# Data to use
----

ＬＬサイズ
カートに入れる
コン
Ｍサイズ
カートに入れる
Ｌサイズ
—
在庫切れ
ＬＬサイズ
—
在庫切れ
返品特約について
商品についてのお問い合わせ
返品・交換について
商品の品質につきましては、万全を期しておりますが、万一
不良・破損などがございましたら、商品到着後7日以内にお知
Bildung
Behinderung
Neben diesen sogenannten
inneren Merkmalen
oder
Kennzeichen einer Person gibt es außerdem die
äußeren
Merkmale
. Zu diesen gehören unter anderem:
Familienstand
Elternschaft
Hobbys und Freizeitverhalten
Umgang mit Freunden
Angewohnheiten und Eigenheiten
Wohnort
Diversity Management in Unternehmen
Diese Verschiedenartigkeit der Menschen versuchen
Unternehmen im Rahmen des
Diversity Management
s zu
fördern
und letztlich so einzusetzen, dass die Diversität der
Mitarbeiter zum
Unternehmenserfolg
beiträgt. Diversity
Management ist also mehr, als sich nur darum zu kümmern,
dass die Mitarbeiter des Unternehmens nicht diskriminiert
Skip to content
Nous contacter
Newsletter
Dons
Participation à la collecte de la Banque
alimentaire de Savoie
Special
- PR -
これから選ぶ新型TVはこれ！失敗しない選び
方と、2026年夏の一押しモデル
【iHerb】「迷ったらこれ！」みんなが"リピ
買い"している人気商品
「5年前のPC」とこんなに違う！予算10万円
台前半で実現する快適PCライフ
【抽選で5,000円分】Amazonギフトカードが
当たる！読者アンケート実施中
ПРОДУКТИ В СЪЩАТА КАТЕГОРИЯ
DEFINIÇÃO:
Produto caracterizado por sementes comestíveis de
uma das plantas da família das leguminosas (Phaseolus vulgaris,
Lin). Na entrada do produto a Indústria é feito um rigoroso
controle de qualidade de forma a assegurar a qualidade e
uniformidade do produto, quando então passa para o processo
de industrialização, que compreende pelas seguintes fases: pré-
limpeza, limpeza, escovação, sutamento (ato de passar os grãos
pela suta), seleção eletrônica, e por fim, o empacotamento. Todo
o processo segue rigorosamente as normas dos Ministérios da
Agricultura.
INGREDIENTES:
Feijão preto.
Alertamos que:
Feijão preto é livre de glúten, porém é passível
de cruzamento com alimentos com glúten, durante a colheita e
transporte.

----

Copy the text of every entry above word for word, keeping each line as it appears.

# Worked solution
ＬＬサイズ
カートに入れる
コン
Ｍサイズ
カートに入れる
Ｌサイズ
—
在庫切れ
ＬＬサイズ
—
在庫切れ
返品特約について
商品についてのお問い合わせ
返品・交換について
商品の品質につきましては、万全を期しておりますが、万一
不良・破損などがございましたら、商品到着後7日以内にお知
Bildung
Behinderung
Neben diesen sogenannten
inneren Merkmalen
oder
Kennzeichen einer Person gibt es außerdem die
äußeren
Merkmale
. Zu diesen gehören unter anderem:
Familienstand
Elternschaft
Hobbys und Freizeitverhalten
Umgang mit Freunden
Angewohnheiten und Eigenheiten
Wohnort
Diversity Management in Unternehmen
Diese Verschiedenartigkeit der Menschen versuchen
Unternehmen im Rahmen des
Diversity Management
s zu
fördern
und letztlich so einzusetzen, dass die Diversität der
Mitarbeiter zum
Unternehmenserfolg
beiträgt. Diversity
Management ist also mehr, als sich nur darum zu kümmern,
dass die Mitarbeiter des Unternehmens nicht diskriminiert
Skip to content
Nous contacter
Newsletter
Dons
Participation à la collecte de la Banque
alimentaire de Savoie
Special
- PR -
これから選ぶ新型TVはこれ！失敗しない選び
方と、2026年夏の一押しモデル
【iHerb】「迷ったらこれ！」みんなが"リピ
買い"している人気商品
「5年前のPC」とこんなに違う！予算10万円
台前半で実現する快適PCライフ
【抽選で5,000円分】Amazonギフトカードが
当たる！読者アンケート実施中
ПРОДУКТИ В СЪЩАТА КАТЕГОРИЯ
DEFINIÇÃO:
Produto caracterizado por sementes comestíveis de
uma das plantas da família das leguminosas (Phaseolus vulgaris,
Lin). Na entrada do produto a Indústria é feito um rigoroso
controle de qualidade de forma a assegurar a qualidade e
uniformidade do produto, quando então passa para o processo
de industrialização, que compreende pelas seguintes fases: pré-
limpeza, limpeza, escovação, sutamento (ato de passar os grãos
pela suta), seleção eletrônica, e por fim, o empacotamento. Todo
o processo segue rigorosamente as normas dos Ministérios da
Agricultura.
INGREDIENTES:
Feijão preto.
Alertamos que:
Feijão preto é livre de glúten, porém é passível
de cruzamento com alimentos com glúten, durante a colheita e
transporte.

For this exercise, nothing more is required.